Даже на пиру не прекращалось прение о новой вере. Но колесо истории повернулось безвозвратно. Я помню, что на том совещании, на котором я присутствовал, один из воинов рассказывал о своем посещении Константинополя:

– Мы не знали, где находимся, на небе или на земле.

Это он изумлялся патриаршему богослужению.

Когда настроение на пиру поднялось, приверженцы новой веры бросились к холму, где стояли истуканы, и повергли их на землю. Анастас кричал в исступлении:

– Смотрите, вот идолы лежат во прахе и ничего не могут сделать в свою защиту, ибо они дерево и металл, а не истинные боги!

Но женщины дико завопили, когда тяжко рухнул и колодой покатился с горы огромный Перун.

Чтобы лишний раз доказать народу бессилие старых богов, по повелению князя истукана привязали к хвостам косяка диких коней, и они далеко умчали его в поля. Надругавшись над Перуном, его бросили в Днепр. Кумир покачивался на воде и упрямо приплывал к берегу, и женщины кричали, простирая к нему руки:

– Выплывай, выплывай, светлый бог!

Но княжеские воины отталкивали идола от берега, и, подхваченный течением, он поплыл вниз по реке, к порогам, и вскоре скрылся из виду. Однако многие не хотели расстаться со своим ложным божеством, плакали, и им казалось, что вот-вот загремит гром и молния поразит нечестивцев, поднявших руку на бога. А впереди еще были страхи за урожай, за приплод скота, за удачу на звериных ловах. В простодушном человеке царит тьма, и нужны годы, чтобы просвещение озарило его светом.
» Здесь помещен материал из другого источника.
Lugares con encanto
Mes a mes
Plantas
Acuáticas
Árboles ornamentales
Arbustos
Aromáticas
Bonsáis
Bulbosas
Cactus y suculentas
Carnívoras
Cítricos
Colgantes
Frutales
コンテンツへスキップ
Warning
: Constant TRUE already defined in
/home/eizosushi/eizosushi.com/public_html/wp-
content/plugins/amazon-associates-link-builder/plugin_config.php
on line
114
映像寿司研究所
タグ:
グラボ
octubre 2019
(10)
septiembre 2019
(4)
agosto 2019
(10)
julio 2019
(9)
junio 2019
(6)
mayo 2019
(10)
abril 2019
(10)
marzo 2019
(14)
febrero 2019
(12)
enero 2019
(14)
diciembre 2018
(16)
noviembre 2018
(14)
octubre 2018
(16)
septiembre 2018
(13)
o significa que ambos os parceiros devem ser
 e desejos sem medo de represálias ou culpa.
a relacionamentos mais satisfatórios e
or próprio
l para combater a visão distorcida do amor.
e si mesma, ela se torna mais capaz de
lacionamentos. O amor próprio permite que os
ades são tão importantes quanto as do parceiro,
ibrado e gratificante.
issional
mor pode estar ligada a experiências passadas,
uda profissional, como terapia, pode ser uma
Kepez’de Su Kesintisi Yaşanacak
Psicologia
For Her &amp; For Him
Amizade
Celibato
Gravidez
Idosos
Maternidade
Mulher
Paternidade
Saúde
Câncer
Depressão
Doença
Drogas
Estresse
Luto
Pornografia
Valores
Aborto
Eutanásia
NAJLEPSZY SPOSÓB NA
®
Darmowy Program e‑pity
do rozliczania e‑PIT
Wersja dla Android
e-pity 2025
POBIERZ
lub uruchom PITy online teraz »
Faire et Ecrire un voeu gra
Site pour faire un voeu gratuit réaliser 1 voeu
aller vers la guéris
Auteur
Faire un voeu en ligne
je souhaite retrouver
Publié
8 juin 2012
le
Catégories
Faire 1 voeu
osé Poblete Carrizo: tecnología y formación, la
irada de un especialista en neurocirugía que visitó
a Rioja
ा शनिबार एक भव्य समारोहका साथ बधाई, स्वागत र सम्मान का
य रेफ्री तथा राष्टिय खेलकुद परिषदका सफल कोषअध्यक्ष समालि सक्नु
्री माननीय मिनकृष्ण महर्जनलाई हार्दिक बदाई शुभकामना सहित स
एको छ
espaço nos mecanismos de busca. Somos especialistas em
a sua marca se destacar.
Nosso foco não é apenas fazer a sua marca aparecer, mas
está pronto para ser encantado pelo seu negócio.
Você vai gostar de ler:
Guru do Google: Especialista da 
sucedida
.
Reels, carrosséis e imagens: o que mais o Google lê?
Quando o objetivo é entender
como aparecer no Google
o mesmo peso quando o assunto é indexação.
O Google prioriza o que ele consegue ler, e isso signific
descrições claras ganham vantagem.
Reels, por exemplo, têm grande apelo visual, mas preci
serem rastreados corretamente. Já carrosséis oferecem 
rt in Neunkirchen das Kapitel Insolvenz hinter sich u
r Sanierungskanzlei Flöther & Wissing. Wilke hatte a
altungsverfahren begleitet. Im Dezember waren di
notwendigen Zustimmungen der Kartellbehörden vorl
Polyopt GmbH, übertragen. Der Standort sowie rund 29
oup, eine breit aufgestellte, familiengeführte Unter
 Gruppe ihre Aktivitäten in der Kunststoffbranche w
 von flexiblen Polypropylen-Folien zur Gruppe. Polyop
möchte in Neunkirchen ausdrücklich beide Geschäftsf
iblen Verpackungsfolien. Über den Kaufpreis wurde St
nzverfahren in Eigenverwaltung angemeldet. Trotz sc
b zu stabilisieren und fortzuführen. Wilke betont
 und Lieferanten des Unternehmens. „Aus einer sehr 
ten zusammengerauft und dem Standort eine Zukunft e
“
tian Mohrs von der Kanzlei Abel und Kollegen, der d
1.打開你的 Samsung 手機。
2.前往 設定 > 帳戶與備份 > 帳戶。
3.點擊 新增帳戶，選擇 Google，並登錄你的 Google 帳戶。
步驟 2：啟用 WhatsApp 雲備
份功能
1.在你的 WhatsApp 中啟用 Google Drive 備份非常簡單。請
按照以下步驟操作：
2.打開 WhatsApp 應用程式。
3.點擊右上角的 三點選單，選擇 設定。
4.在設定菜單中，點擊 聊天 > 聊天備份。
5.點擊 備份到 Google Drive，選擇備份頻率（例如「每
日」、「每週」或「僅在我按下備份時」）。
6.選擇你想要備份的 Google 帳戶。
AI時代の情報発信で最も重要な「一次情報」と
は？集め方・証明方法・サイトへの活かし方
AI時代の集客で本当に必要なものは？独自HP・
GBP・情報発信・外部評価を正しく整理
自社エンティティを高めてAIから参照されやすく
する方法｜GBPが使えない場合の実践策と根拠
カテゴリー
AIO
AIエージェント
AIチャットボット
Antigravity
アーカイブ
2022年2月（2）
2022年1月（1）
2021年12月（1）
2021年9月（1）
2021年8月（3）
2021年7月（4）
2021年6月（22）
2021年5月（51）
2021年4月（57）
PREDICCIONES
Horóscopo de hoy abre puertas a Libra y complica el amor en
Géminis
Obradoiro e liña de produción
Но приближался день нашего отъезда в Константинополь. Солнце находилось уже недалеко от поворота к зиме. Ночи становились прохладными, и звезды высыпали на северном небе, как жемчуг. Листья берез сделались золотыми. С дубов падали на землю тяжкие желуди…

На реке стучали топоры. Там приводили в исправность ладьи, на которых мы должны были пуститься в обратный путь. В Киеве собирался большой торговый караван, чтобы успеть отвезти товары в Херсонес под надежной охраной до наступления зимы, и мы с Леонтием и другими ромеями решили воспользоваться представившимся случаем, чтобы поскорее вернуться к василевсу, не дожидаясь весны. Уже над головами пролетали стаи лебедей, направляясь к Понту. Ночью было слышно, как высоко в небе музыкально курлыкали журавли, крякали утки, гоготали гуси. Птицы спешили уйти от суровой зимы, и мы тоже страшились ее и поэтому ускорили отправление к пенатам.